Work instructions: Determine the number of lines in the data that contain "CIRCLE". Answer with that number only.

-.-.-

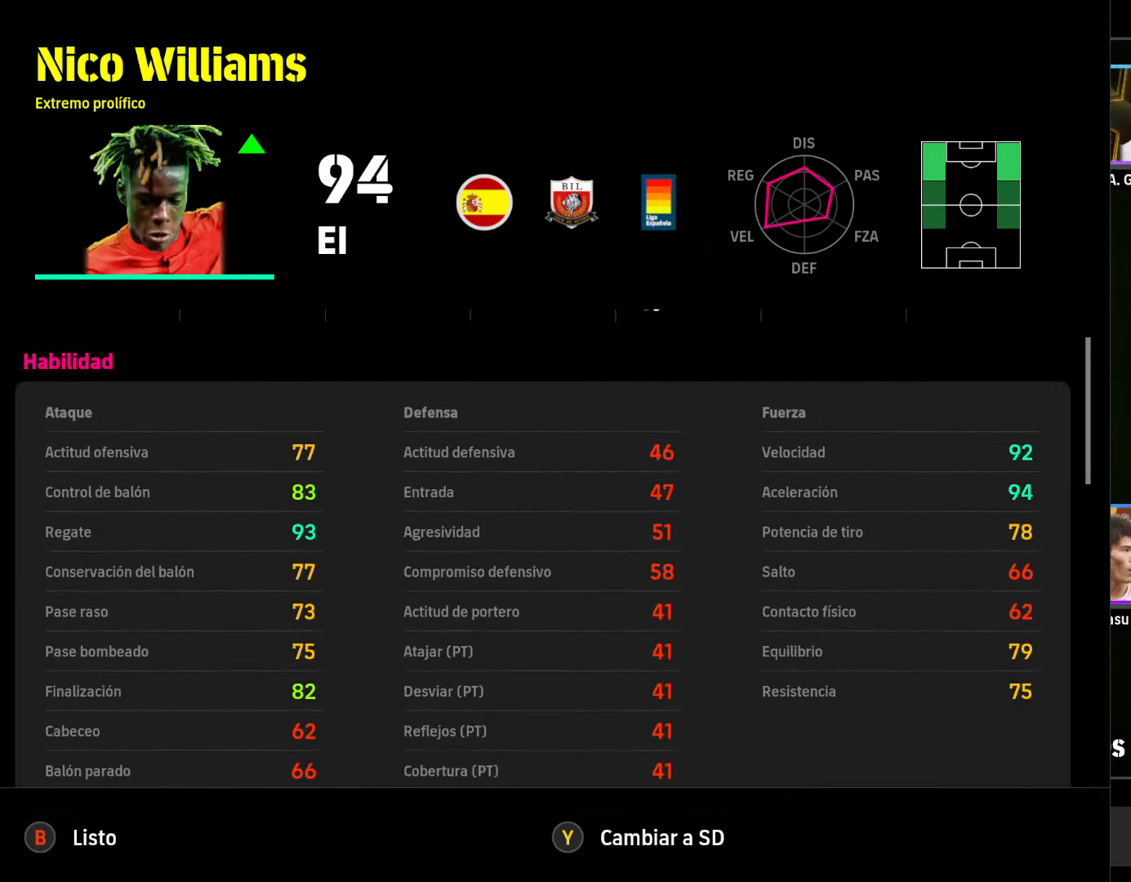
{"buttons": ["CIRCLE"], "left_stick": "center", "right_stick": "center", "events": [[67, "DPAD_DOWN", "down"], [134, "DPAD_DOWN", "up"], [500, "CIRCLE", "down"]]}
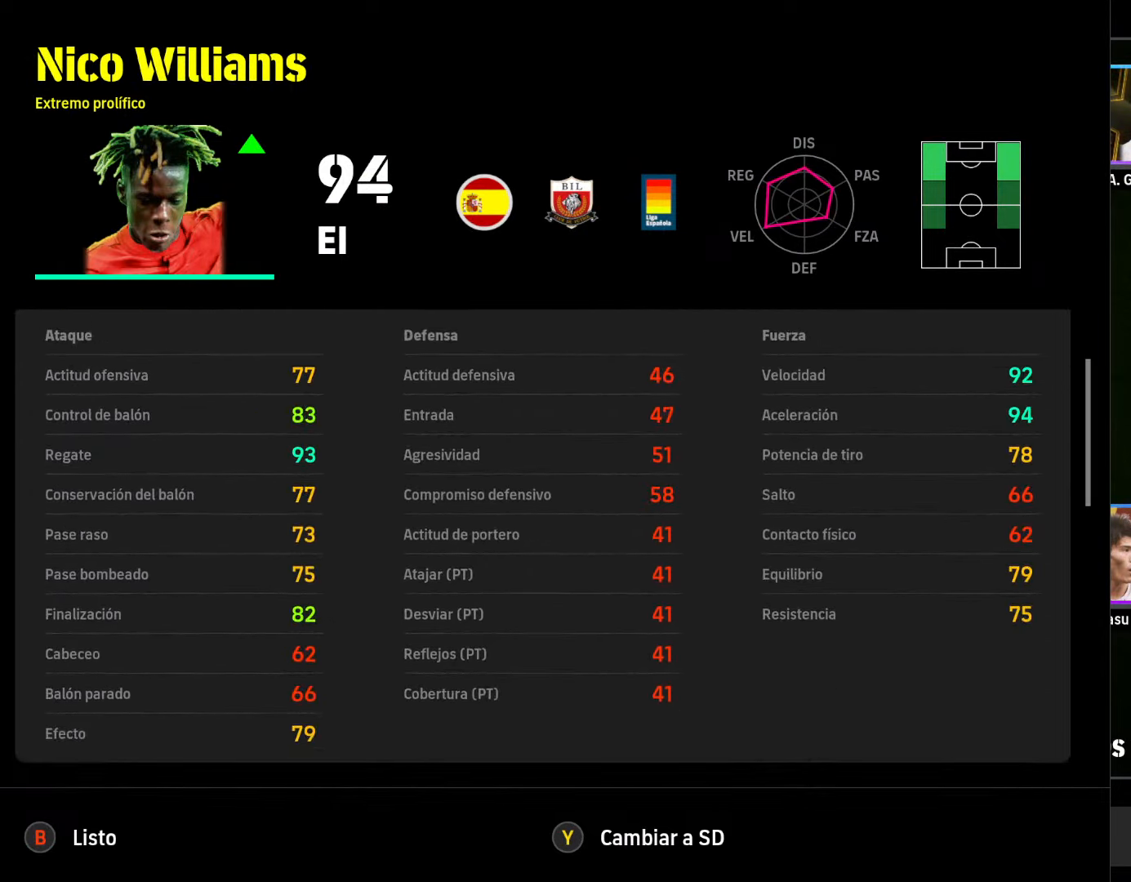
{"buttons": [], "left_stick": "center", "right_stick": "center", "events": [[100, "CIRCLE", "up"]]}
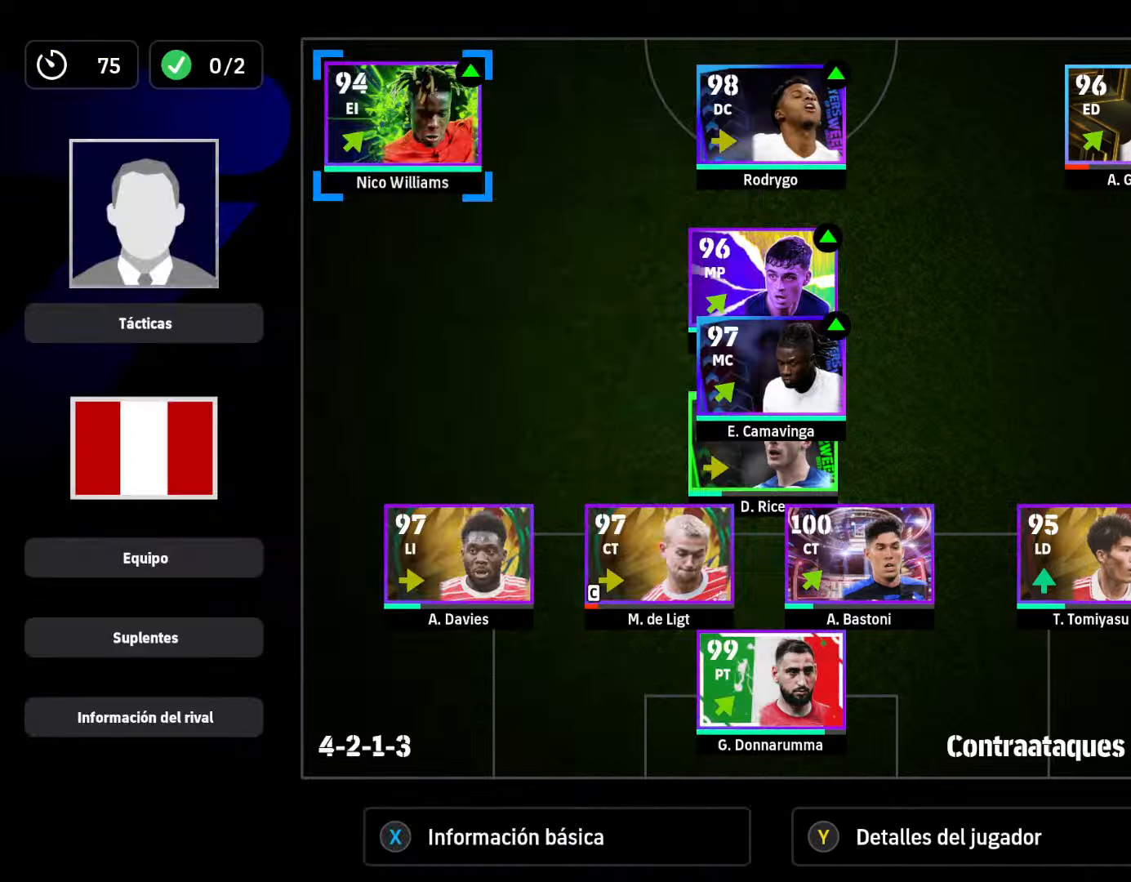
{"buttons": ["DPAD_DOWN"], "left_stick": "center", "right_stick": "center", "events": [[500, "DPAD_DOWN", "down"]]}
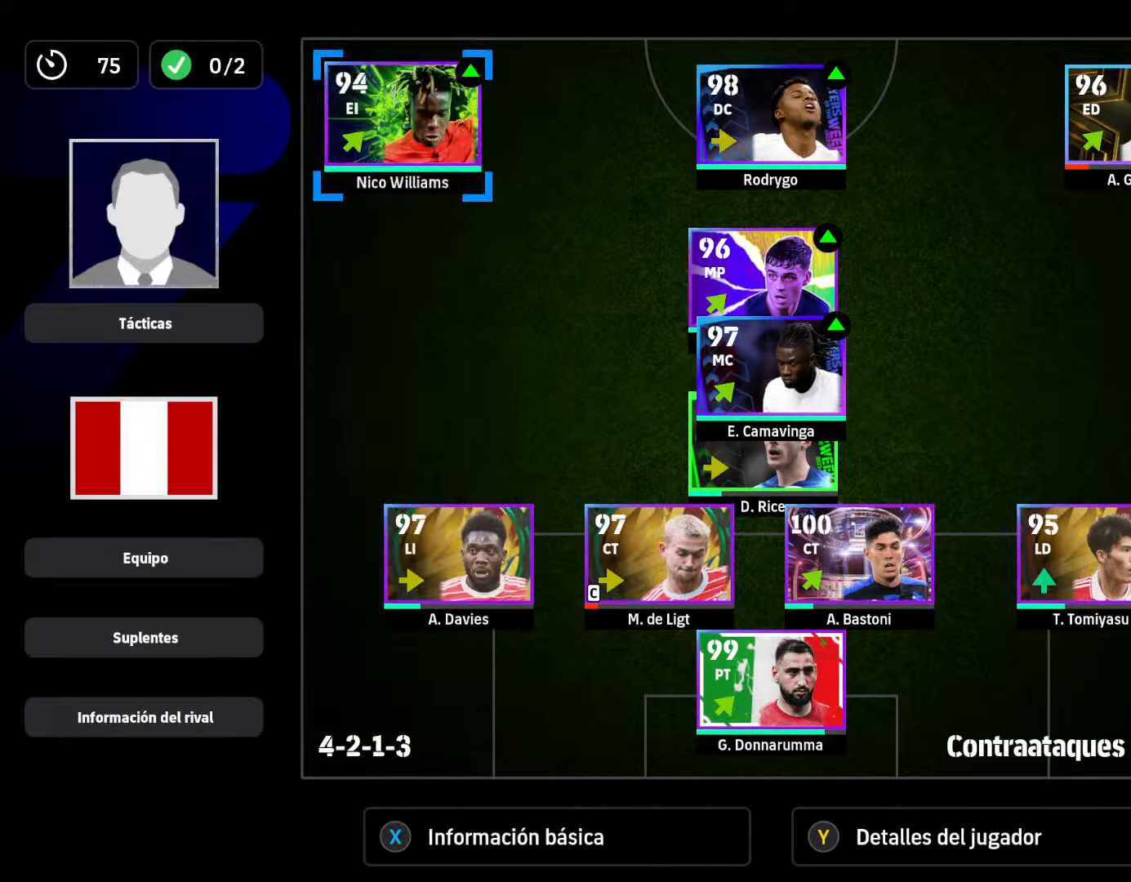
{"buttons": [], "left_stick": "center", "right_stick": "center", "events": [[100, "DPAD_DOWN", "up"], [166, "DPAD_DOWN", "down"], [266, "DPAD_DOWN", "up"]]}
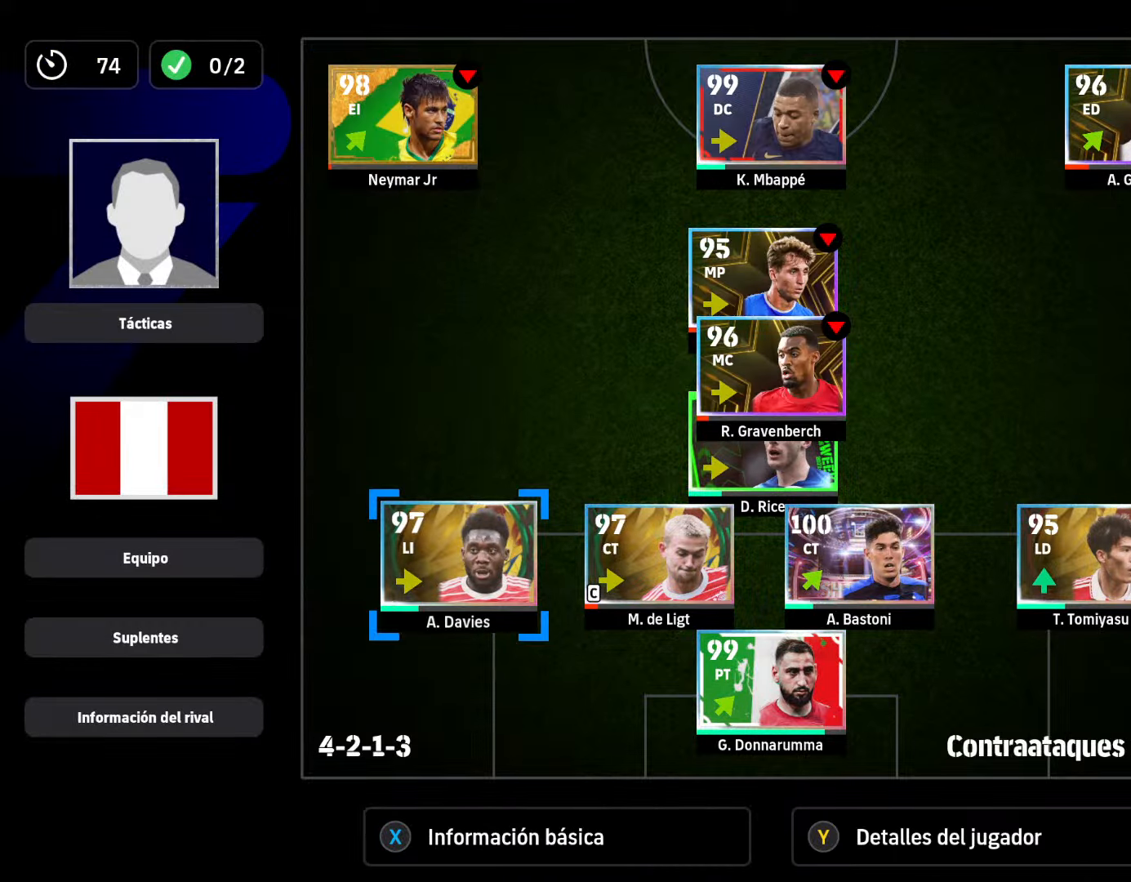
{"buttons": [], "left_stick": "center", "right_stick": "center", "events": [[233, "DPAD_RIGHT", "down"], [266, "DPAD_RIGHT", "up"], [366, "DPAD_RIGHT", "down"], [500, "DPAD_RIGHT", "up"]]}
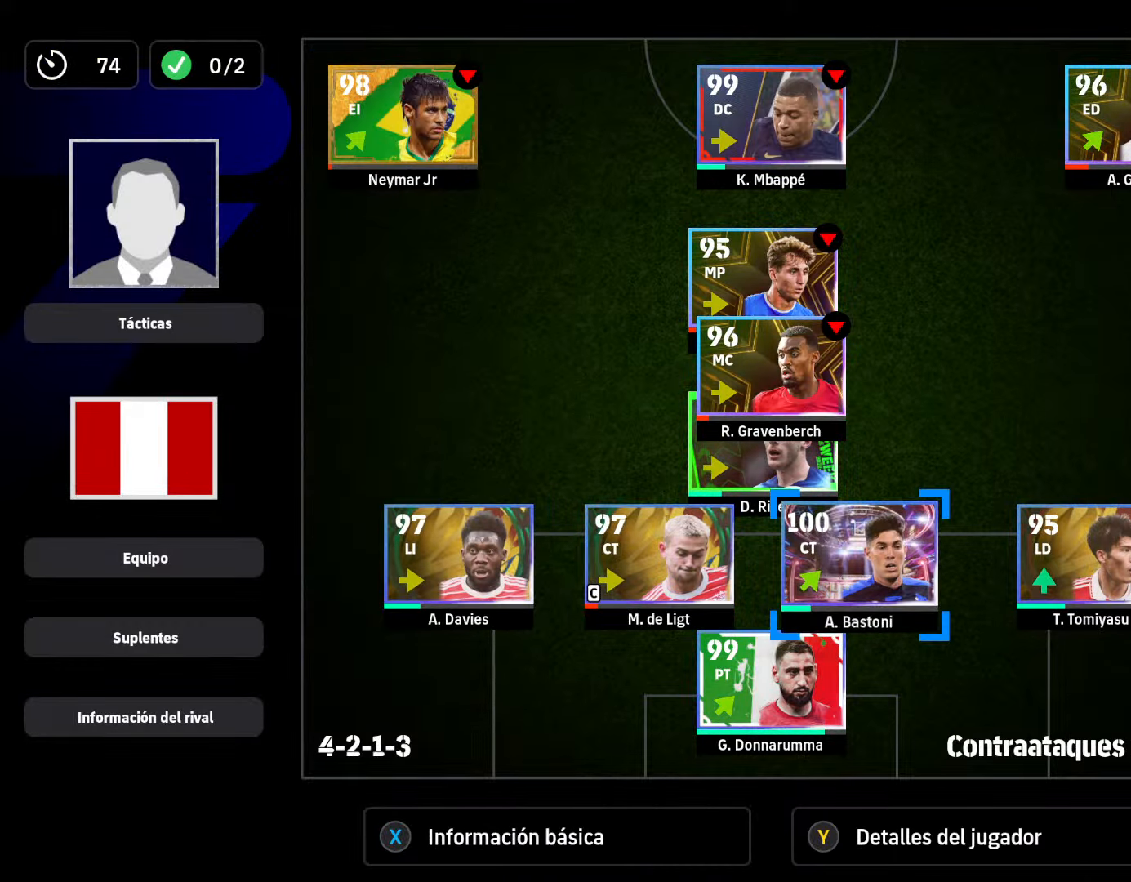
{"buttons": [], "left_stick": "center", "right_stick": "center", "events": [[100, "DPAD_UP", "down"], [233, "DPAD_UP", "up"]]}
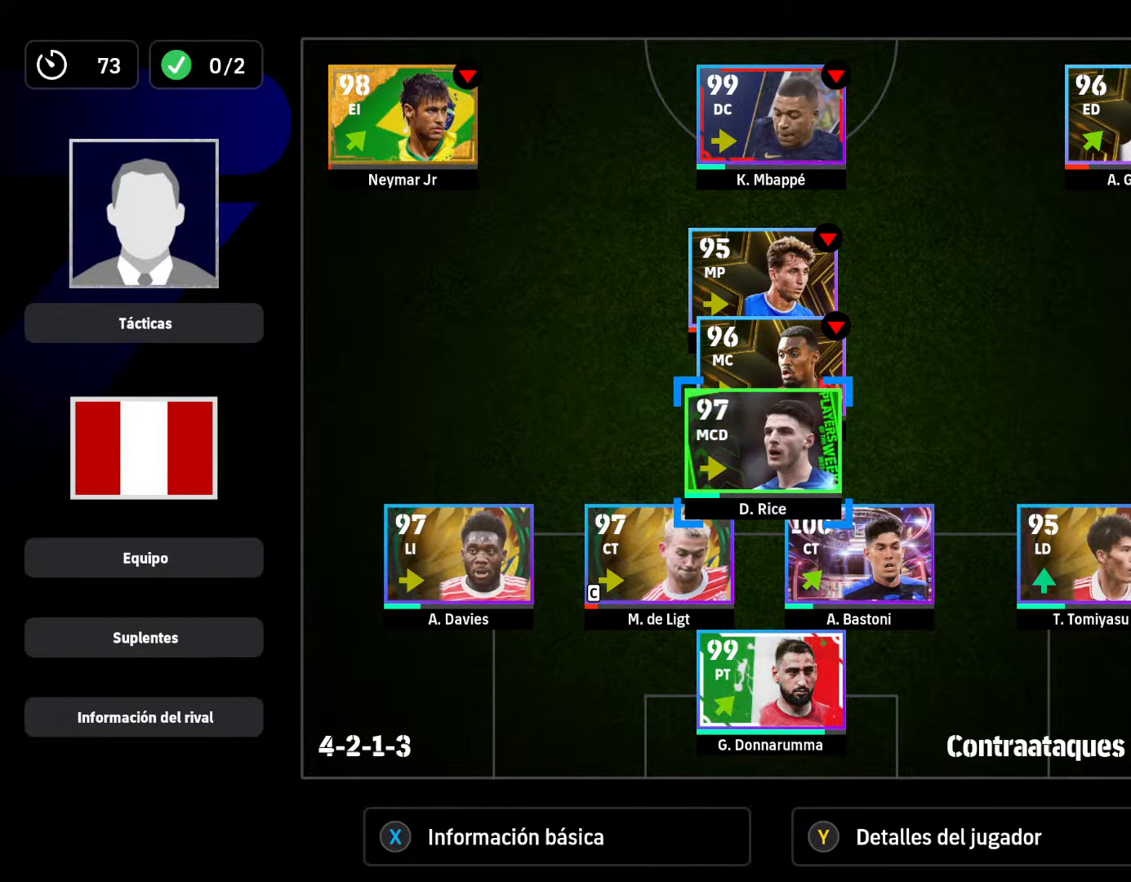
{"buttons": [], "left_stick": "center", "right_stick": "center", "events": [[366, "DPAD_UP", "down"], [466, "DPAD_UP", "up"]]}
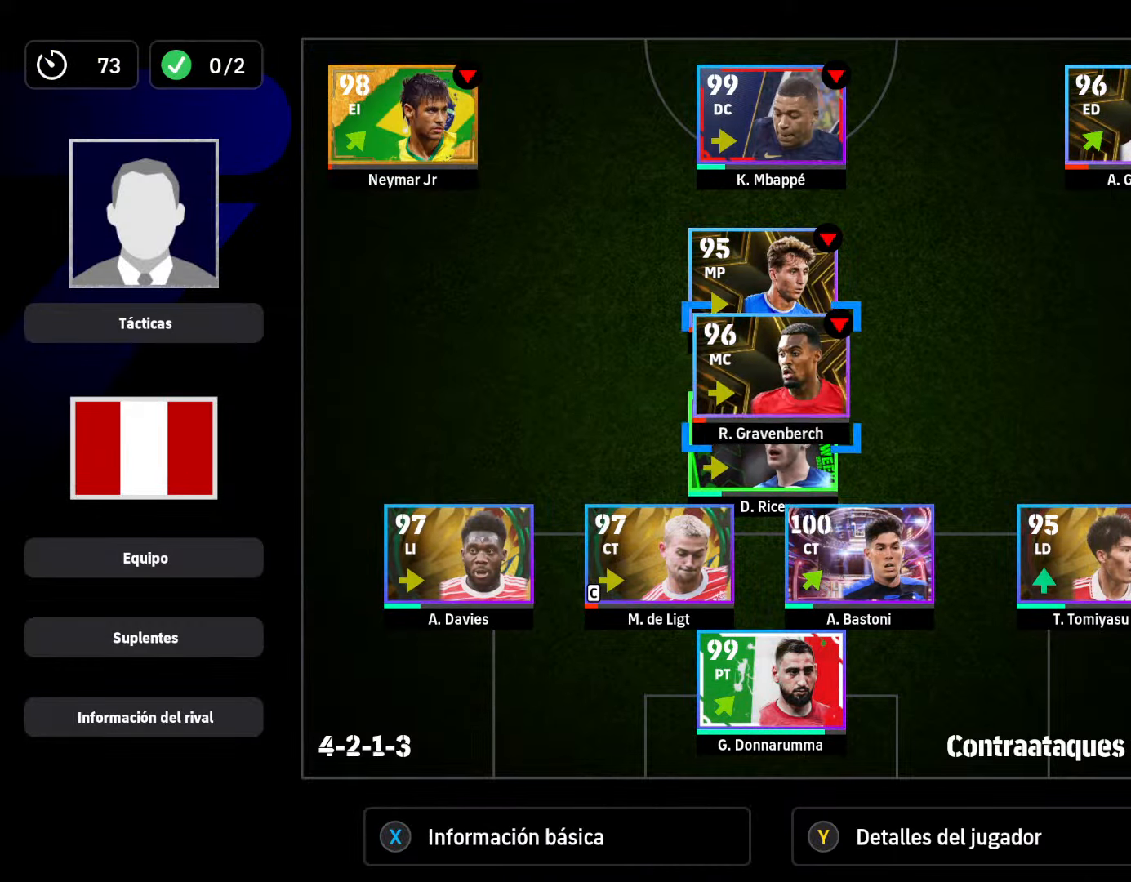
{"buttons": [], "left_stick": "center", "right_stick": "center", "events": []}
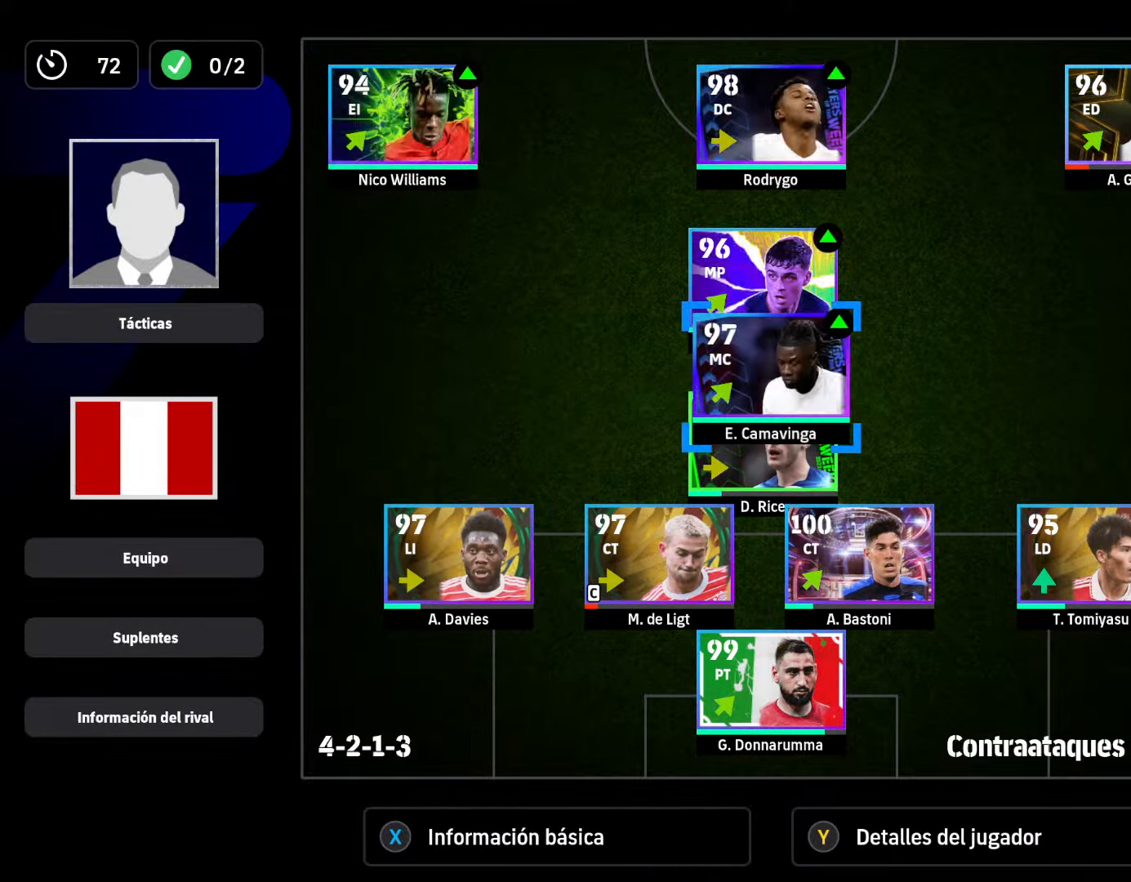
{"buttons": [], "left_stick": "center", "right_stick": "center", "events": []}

-.-.-

Output of the exercise: 2